The problem at the heart of writing a poem is the problem of dramatization. That is, how do we dramatize in language—an arguably limited means—the dynamics of thought, sensation, mystery, knowledge and unsayability that often make up human experience?
For a poet, the work of dramatization means harnessing the formal elements that manifest in a poem. These elements encompass a trove of things: imagery, metaphor, sound, rhythm, lineation, stanza, diction, tone and so on. Syntax—the way words are arranged and sentences constructed—is a crucial element of a poem’s force. In its complexity and variety, syntax deeply impacts the reader’s encounter with a given poem.
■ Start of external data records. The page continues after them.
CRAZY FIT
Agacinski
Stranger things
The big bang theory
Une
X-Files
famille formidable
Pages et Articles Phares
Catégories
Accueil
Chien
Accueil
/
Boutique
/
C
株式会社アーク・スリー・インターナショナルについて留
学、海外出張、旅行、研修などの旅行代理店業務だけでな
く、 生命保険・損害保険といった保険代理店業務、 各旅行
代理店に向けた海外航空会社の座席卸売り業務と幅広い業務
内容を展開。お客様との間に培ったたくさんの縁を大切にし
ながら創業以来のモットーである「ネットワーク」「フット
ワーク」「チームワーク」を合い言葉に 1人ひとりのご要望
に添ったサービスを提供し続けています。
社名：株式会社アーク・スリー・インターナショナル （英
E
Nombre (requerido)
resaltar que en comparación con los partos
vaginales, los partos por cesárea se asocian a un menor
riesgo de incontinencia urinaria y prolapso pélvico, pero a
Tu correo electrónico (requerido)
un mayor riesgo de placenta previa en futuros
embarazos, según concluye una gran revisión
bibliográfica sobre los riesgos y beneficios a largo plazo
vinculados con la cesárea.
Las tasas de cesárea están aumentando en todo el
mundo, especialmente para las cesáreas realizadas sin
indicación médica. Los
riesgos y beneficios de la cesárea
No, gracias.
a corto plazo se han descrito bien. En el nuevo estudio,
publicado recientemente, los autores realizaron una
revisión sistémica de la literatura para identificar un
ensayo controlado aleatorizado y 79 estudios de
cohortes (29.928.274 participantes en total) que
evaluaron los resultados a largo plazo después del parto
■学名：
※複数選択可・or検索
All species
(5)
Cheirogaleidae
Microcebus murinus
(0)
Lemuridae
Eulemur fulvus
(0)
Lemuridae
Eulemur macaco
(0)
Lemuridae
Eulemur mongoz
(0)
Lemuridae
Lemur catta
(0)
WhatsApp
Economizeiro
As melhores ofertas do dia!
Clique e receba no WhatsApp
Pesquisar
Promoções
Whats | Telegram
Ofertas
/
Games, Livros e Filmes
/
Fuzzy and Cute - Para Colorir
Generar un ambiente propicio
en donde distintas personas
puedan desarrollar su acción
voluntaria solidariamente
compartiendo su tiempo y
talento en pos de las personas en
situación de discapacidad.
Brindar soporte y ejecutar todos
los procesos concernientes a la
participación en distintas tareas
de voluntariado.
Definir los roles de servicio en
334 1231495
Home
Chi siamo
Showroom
In this craft lab, we’ll dig into different kinds of syntactical constructions and observe the ways these constructions affect the flow of story, emotion and time in a poem. We’ll look at poems with powerful content and consider the syntactical correlatives the poets use to orchestrate and intensify that content. We’ll also look at how poets bend and break the rules of syntax, in the process aligning these breakages with the risks that often define the best poems.
In addition to looking closely at exemplary poems by Patricia Smith, Sharon Olds, Kenneth Fearing, Paisley Rekdal and others, we’ll make use of writing prompts to bring a range of syntactical possibilities into our poems. If you haven’t thought very much about the role of syntax in your poems, this class will be an illuminating primer. And if you’re already a syntax nerd, this class will give you new stratagems to try out.
All participants will have access to a cloud recording of the craft lab for one month afterward.
Craft Lab Details
Rick Barot was born in the Philippines and grew up in the San Francisco Bay Area. He has published three books of poetry with Sarabande Books: The Darker Fall (2002); Want (2008), which was a finalist for the Lambda Literary Award and won the 2009 Grub Street Book Prize; and Chord (2015), which received the UNT Rilke Prize, the PEN Open Book Award and the Publishing Triangle’s Thom Gunn Award and was also a finalist for the LA Times Book Prize. His fourth book of poems, The Galleons, was published by Milkweed Editions in 2020. The Galleons was listed as one of the top ten poetry books for 2020 by the New York Public Library, was a finalist for the Pacific Northwest Book Awards and was longlisted for the National Book Award. Also in 2020, his chapbook During the Pandemic was published by Albion Books. His work has appeared in numerous publications, including Poetry, the New Republic, Tin House, Kenyon Review and the New Yorker. He has received fellowships from the Guggenheim Foundation, the National Endowment for the Arts and Stanford University. He lives in Tacoma, Washington, and directs the Rainier Writing Workshop, the low-residency MFA program in creative writing at Pacific Lutheran University.